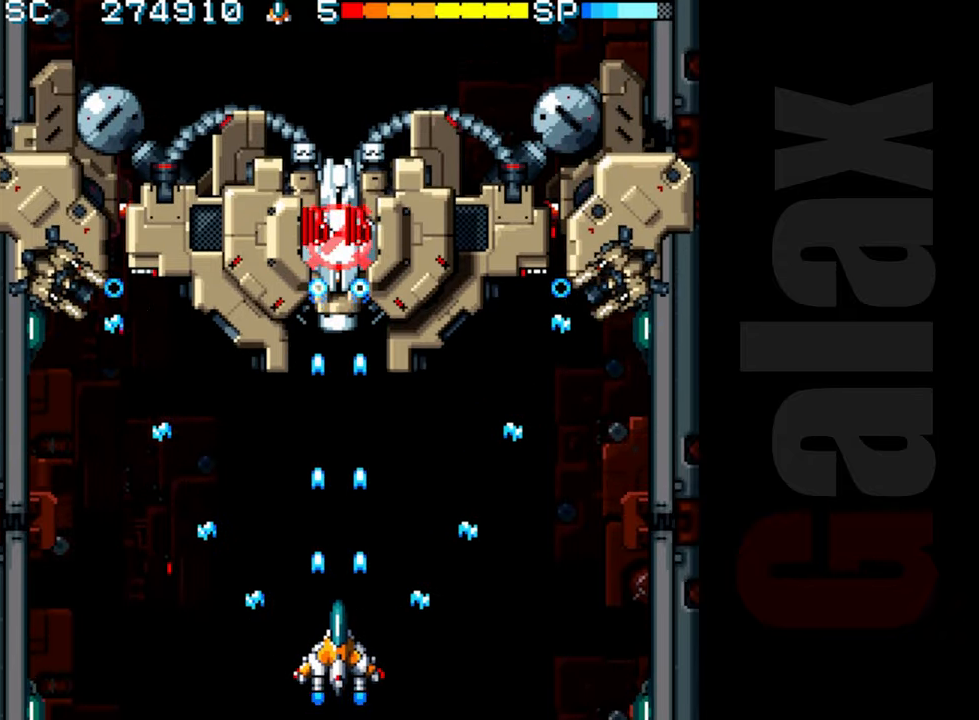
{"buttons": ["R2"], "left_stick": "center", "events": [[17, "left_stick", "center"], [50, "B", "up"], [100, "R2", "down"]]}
____________
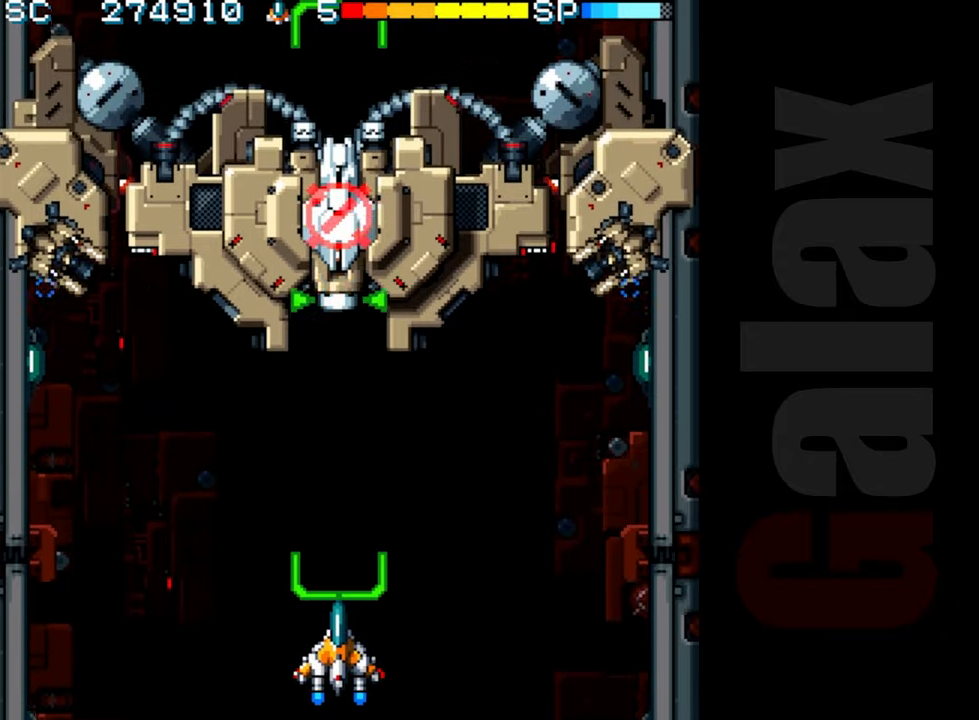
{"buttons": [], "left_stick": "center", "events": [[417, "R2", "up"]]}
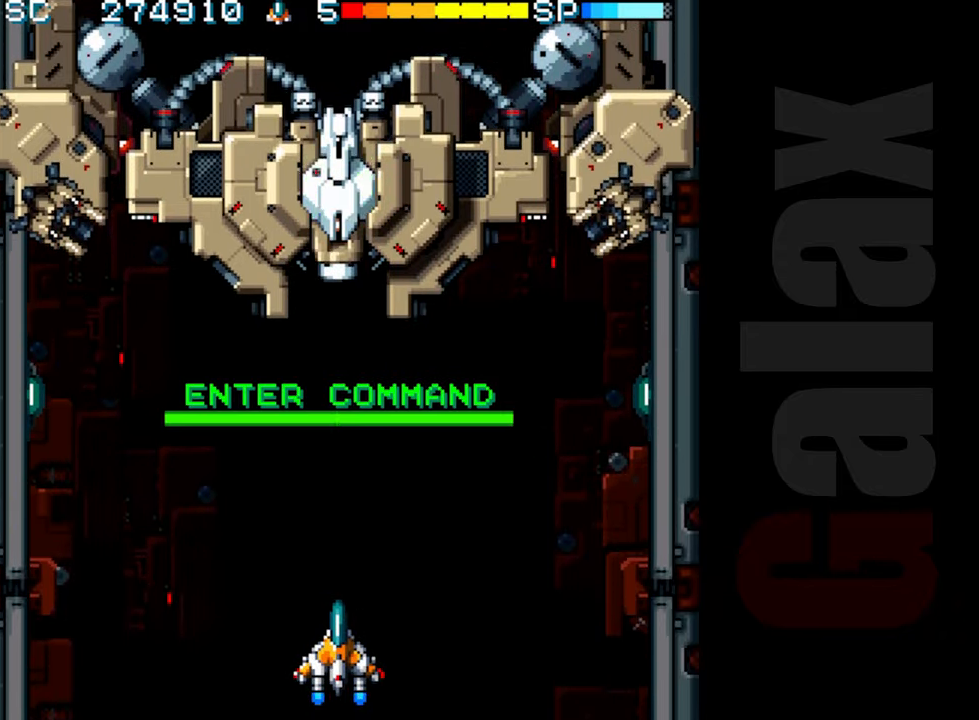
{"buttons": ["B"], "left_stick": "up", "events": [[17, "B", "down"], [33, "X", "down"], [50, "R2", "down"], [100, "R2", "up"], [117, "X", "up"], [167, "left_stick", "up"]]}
____________
Problem to solve: The lines to return are those holding the string "down" anywhere in the listing above.

Task solution:
{"buttons": ["R2"], "left_stick": "center", "events": [[17, "left_stick", "center"], [50, "B", "up"], [100, "R2", "down"]]}
{"buttons": ["B"], "left_stick": "up", "events": [[17, "B", "down"], [33, "X", "down"], [50, "R2", "down"], [100, "R2", "up"], [117, "X", "up"], [167, "left_stick", "up"]]}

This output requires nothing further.